La Commission de régulation boursière s’apprête à laisser les 4 banques publiques vendre 25% de leurs parts : c’est leur seule chance de recapitalisation, depuis le "chèque" offert par l’État (270 MMY en bons du Trésor) en 1998. Face à l’OMC et à la Bank of International Settlement (BIS), les banques doivent justifier d’un ratio de solvabilité de 8%, qu’elles n’ont pas (en 1999, la China Construction Bank atteignait 5,37%). D’où l’urgence d’aller en bourse -et de se restructurer plus sévèrement. C’est ce que veut faire l’ICBC en congédiant 20% de son personnel, en fermant 25% de ses 30.000 branches (420M de comptes), en s’ouvrant à la banque électronique et Internet, et en s’installant à Séoul, HK, Tokyo et Singapour.

Enfin, Pékin préparerait un fonds d’investissement à partir de ses propres titres d’Entreprises d’Etat (pour n’en garder que 30%), afin de faire face à la spirale des coûts des retraites dues, évalués entre 2700 et 13000MMY par an). Formule magique pour l’Etat : [1] l’épargnant achète le titre du fonds de placement, pas celui des Entreprises d’Etat, qui sont ainsi protégées du « risque » de privatisation;[2] la diversité des titres composant le fonds, diminue le risque pour la petite épargne, [3] laquelle, d’un seul coup, refinancera le secteur public, constituera un second pilier de sa retraite, tout en donnant à l’État les moyens de payer les pensions, malgré le défaut de paiement des firmes publiques.

 


Petit Peuple : Hong Kong a le tofou dans le nez

• L’histoire qui suit aurait pu se produire en France avec le Münster, ou en Angleterre avec le Stilton. La Chine revendique une tradition enthousiaste et millénaire du tofou, ce fromage de soja goûté, disent les instituts de sondage, par 80% de la population.
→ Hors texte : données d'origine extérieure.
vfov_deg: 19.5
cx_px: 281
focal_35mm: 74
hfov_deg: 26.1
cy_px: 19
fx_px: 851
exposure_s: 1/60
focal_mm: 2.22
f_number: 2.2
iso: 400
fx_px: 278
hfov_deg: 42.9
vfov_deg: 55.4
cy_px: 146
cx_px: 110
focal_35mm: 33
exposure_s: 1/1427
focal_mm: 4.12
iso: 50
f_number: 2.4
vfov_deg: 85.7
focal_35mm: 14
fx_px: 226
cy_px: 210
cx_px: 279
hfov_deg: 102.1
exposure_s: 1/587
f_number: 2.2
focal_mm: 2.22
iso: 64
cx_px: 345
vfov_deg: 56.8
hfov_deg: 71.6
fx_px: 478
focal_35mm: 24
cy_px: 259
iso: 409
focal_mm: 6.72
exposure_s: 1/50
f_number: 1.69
Parmi les centaines de variantes de ce produit de base ("spaghetti", "lasagnes", "sauces", "lait","yaourt" etc.),

Une espèce se distingue par l’exceptionnelle ténacité de son fumet : le  chou doufu (litt. "tofou puant"), vieilli durant des semaines.
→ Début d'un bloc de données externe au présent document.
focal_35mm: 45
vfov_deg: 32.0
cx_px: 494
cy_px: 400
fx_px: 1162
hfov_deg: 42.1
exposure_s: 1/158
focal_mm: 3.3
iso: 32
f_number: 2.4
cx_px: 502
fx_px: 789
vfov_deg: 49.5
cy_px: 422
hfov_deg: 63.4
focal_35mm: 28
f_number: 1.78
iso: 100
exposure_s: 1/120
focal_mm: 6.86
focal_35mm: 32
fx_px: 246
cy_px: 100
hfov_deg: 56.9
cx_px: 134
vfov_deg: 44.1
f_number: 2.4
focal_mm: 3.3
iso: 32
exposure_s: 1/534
A Hong Kong, ce fromage a été la base olfactive d’émeutes, d’un comité de quartier, et d’actions en justice à répétition. Ng Shiu-ping, dans le quartier populaire de Mongkok, tient une des toutes dernières fromageries de Hong Kong, à la fureur sans bornes des riverains lassés de leur note mensuelle de pressing et de la grève des visites par leurs amis. Entre Ng et la justice, c’est la guerre : depuis juin 1999 elle a été taxée cinq fois, la dernière fois de 1500USD, pour infraction au "règlement de contrôle de la pollution atmosphérique". Opiniâtre, Ng, qui a déjà dépensé l’an passé 9000USD en hottes filtrantes, continue le combat : "nous allons investir dans d’autres équipements. Il faut bien vivre." Les supporters du "chou doufu" noyé dans la sauce piquante ou étuvé aux haricots noirs et aux oignons, opinent du chef. Parmi ceux-ci, Gong Li, la star du cinéma chinois, surprise en 1996, de retour de Taiwan (autre base stratégique de ce produit offensif), le fromage dans le sac!